Monday, January 14, 2013

Bus to Pristina

Photos taken on the way to Pristina.  The bus ride was super comfy, and a steal at only 1.30 euros each for the hour or so it took to get there.





Thursday, January 10, 2013

Cake



Yesterday was Romain’s birthday and I wanted to make him a birthday cake.   Having visited the supermarket once already, I knew that I was going to have to keep the recipe very very simple.  I had thought initially of making a pavlova (we had some nice kiwi fruit in the kitchen) but realised my chances of tracking down corn flour and vanilla extract were going to be pretty slim.

So I googled a recipe for a fairly straight-forward chocolate mud cake.  Eggs, butter, chocolate, plain flour and instant coffee were all things I knew I could get.  Caster sugar, cocoa and self-raising flour I was cautiously optimistic about finding.

So I set off to the supermarket in about 6 layers of clothing and a pair of sturdy hiking boots.  The supermarket is only about 400 m from the apartment, but it had been snowing all morning and the maximum temperature was forecast for -3 degrees.  I wasn’t taking any chances.

▸ PROBLEM DESCRIPTION
Pick up the blog entry about making a birthday cake at the point where it stops, and carry on the account of the trip to the supermarket.

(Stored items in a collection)
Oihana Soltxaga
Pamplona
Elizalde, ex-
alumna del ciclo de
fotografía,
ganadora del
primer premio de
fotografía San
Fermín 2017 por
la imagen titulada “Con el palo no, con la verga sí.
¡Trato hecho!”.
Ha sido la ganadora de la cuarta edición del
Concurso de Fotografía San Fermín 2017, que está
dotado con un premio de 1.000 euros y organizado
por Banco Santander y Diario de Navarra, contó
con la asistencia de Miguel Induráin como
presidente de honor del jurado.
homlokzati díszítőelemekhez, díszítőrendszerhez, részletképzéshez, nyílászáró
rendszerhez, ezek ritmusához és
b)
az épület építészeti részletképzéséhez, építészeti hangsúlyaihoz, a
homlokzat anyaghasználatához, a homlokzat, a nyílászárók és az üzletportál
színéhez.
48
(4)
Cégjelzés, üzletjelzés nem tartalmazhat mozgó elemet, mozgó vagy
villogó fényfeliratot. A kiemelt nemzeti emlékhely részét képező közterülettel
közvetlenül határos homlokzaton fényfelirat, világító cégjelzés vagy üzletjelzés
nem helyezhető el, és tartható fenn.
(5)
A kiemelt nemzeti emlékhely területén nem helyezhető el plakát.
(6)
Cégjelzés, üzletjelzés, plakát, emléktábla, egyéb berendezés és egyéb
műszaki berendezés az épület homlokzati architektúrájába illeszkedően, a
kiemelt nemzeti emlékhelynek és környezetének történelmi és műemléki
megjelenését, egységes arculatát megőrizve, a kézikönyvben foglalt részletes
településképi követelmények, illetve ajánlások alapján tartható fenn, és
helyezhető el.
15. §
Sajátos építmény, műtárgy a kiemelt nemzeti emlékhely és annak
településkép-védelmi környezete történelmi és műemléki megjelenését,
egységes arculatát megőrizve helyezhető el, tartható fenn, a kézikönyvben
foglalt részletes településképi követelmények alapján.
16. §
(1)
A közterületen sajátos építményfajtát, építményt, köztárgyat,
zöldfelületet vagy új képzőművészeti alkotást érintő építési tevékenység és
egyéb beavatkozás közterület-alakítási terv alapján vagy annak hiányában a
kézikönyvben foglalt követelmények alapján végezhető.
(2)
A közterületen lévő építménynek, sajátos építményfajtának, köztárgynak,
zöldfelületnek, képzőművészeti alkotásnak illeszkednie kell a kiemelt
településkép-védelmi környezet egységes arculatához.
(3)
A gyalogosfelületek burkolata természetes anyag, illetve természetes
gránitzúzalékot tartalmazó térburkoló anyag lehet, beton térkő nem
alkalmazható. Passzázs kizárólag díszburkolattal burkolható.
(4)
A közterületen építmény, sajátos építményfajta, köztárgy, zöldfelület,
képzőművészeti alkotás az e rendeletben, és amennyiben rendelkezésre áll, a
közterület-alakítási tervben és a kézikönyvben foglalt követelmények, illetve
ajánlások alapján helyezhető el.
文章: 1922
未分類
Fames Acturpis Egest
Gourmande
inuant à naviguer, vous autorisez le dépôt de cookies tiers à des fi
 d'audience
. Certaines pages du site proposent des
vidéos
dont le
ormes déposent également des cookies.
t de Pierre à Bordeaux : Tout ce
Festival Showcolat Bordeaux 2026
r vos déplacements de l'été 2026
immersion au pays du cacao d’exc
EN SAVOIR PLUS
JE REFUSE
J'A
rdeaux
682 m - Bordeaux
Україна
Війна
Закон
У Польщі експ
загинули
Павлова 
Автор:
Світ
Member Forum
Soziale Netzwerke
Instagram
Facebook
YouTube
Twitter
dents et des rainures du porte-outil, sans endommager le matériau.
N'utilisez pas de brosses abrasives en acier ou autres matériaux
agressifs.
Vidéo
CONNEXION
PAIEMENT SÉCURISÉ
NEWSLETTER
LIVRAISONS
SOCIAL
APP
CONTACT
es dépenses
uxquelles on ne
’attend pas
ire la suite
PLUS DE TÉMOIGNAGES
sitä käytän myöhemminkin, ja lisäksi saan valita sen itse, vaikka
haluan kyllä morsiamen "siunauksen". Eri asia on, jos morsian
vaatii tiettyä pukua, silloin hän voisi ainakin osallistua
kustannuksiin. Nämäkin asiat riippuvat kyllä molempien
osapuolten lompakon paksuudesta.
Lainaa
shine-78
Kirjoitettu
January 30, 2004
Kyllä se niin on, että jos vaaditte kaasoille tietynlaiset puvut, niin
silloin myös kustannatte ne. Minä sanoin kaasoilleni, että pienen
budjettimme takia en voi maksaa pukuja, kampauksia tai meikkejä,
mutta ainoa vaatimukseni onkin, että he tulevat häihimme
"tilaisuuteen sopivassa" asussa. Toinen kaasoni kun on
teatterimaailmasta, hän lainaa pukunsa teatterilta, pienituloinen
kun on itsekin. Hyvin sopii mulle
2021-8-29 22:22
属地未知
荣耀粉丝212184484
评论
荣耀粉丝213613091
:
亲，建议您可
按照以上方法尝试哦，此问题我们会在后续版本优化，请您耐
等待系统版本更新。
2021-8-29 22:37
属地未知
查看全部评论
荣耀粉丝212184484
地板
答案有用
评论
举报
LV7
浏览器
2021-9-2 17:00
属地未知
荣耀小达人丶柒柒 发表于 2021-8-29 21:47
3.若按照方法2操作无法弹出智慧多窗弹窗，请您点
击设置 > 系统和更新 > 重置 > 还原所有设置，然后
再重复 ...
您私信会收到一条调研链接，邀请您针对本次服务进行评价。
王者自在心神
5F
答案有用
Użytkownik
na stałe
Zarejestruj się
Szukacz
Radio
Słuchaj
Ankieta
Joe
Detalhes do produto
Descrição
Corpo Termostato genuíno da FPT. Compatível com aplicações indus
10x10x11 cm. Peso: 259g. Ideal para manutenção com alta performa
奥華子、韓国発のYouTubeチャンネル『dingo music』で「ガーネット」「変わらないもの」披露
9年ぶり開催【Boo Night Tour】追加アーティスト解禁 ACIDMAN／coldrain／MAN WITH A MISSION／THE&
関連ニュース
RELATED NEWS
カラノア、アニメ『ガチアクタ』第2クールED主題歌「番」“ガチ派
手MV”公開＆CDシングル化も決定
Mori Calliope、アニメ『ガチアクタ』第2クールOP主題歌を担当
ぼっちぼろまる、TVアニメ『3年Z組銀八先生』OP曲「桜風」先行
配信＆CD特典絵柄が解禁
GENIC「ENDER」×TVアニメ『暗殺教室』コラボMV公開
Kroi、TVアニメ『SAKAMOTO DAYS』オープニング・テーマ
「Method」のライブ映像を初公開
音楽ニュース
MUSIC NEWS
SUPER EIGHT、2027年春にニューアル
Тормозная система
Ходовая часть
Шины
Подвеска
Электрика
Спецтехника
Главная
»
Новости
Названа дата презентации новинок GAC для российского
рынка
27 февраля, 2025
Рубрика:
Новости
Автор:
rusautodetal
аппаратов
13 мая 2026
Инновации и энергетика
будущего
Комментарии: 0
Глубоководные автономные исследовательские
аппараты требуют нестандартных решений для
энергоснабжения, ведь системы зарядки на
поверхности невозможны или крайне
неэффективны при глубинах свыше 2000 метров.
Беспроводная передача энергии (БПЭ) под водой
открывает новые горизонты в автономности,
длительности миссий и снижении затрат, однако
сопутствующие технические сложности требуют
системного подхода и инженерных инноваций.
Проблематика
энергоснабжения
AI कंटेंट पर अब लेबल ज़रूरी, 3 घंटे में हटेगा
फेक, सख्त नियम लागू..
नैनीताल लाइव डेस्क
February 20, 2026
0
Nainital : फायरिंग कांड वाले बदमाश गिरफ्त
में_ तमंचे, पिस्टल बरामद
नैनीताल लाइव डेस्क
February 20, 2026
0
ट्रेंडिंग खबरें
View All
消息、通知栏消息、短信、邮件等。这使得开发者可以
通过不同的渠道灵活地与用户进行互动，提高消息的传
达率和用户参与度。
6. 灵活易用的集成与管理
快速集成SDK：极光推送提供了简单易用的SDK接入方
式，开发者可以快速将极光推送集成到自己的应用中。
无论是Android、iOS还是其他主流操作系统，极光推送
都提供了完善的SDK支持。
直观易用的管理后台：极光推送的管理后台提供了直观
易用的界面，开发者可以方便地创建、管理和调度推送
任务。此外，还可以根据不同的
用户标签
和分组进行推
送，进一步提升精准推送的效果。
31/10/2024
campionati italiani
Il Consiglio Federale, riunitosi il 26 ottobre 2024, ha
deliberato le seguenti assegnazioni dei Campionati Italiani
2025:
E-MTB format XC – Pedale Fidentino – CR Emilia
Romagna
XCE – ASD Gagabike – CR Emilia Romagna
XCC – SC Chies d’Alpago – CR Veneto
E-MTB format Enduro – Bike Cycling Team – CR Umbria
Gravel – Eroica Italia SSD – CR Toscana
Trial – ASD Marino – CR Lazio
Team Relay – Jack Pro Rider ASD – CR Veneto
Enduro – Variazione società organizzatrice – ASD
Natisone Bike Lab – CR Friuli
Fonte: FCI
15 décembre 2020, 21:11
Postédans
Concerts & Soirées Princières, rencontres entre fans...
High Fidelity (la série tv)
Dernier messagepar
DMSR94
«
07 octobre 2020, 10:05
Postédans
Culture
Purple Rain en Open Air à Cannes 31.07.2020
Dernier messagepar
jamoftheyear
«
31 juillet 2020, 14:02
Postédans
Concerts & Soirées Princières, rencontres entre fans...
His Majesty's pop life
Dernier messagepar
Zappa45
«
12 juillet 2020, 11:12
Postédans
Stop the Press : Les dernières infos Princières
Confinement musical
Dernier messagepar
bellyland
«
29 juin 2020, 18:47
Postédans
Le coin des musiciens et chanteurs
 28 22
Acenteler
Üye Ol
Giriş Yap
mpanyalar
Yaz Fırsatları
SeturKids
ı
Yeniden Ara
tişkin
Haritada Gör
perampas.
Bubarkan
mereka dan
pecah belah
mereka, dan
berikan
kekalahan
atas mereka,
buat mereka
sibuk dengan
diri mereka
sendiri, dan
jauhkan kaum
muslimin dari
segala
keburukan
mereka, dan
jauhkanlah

▸ SOLVED PROBLEM
I love supermarkets in new countries.  Everything is familiar, but so very very different at the same time.  Things are not quite where you expect them to be – or what you expect them to be.  The deep freezer section was pretty cool  - massive chunks of mangy meat and piles of drumsticks from some kind of bird all just sitting there loose and unwrapped – next to the frozen beans and carrots.  The dairy section is mostly feta cheese – so many varieties! – and yoghurt.  Then there is the aforementioned ubiquitous tacky cheap biscuit aisle, an aisle of soft drinks –only Pepsi and 7up, so Coca-cola must have been squeezed out of the Kosovo market (I’m sure it keeps their executives awake at night), an aisle of soups, pasta and condiments and a personal hygiene aisle with familiar favourites like Palmolive and Nivea making an appearance.

I wandered the aisles for a while – mostly taking in all the new and unfamiliar brands and products and occasionally smiling nostalgically at a box of Barilla pasta or Omo washing powder.  I tracked down most of what I needed fairly easily.  Turns out there was heaps of choice in the cocoa department.  No Cadbury’s Bournville though, so I just chose the most expensive box at  1.40 euros and hoped for the best.  The extensive flour section had me beaten.  There very well could have been self-raising flour but I really had no idea.  We had plain flour at home so I bought a sachet of baking powder (thankfully written in English).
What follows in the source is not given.